Would you restate all of the entries verbatim, minus any images?

(Data items)

====

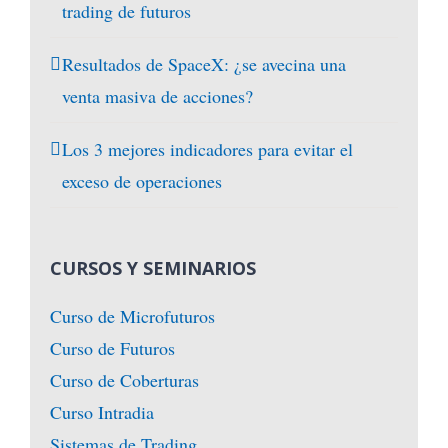
trading de futuros
Resultados de SpaceX: ¿se avecina una
venta masiva de acciones?
Los 3 mejores indicadores para evitar el
exceso de operaciones
CURSOS Y SEMINARIOS
Curso de Microfuturos
Curso de Futuros
Curso de Coberturas
Curso Intradia
Sistemas de Trading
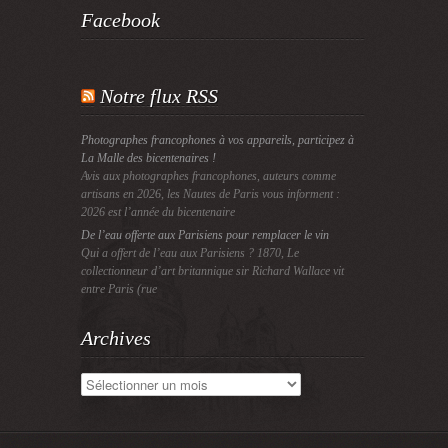
Facebook
Notre flux RSS
Photographes francophones à vos appareils, participez à
La Malle des bicentenaires !
Avis aux photographes francophones, auteurs comme
artisans en 2026, les Nautes de Paris vous informent :
2026 est l’année du bicentenaire
De l’eau offerte aux Parisiens pour remplacer le vin
Qui a offert de l’eau aux Parisiens ? 1870, Le
collectionneur d’art britannique sir Richard Wallace vit
entre Paris (rue
Archives
Archives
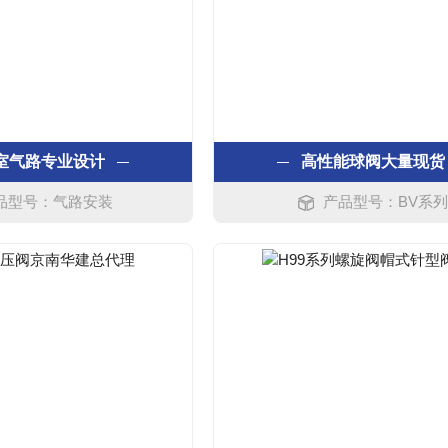
室气路专业设计
高性能球阀大量现货
品型号：气路安装
产品型号：BV系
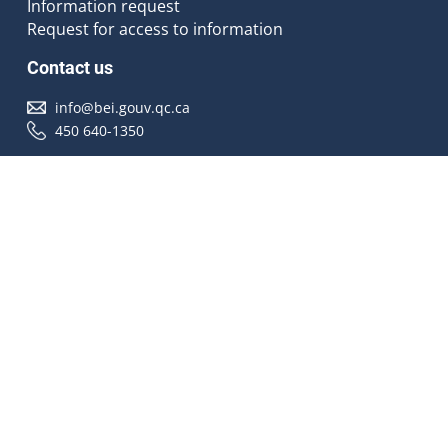
Information request
Request for access to information
Contact us
info@bei.gouv.qc.ca
450 640-1350
Follow us
Accessibilité
À propos
Droit d'auteur
Médias
Plan du site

====

### WRITTEN SOLUTION
trading de futuros
Resultados de SpaceX: ¿se avecina una
venta masiva de acciones?
Los 3 mejores indicadores para evitar el
exceso de operaciones
CURSOS Y SEMINARIOS
Curso de Microfuturos
Curso de Futuros
Curso de Coberturas
Curso Intradia
Sistemas de Trading
Facebook
Notre flux RSS
Photographes francophones à vos appareils, participez à
La Malle des bicentenaires !
Avis aux photographes francophones, auteurs comme
artisans en 2026, les Nautes de Paris vous informent :
2026 est l’année du bicentenaire
De l’eau offerte aux Parisiens pour remplacer le vin
Qui a offert de l’eau aux Parisiens ? 1870, Le
collectionneur d’art britannique sir Richard Wallace vit
entre Paris (rue
Archives
Archives
室气路专业设计
高性能球阀大量现货
品型号：气路安装
产品型号：BV系
Information request
Request for access to information
Contact us
info@bei.gouv.qc.ca
450 640-1350
Follow us
Accessibilité
À propos
Droit d'auteur
Médias
Plan du site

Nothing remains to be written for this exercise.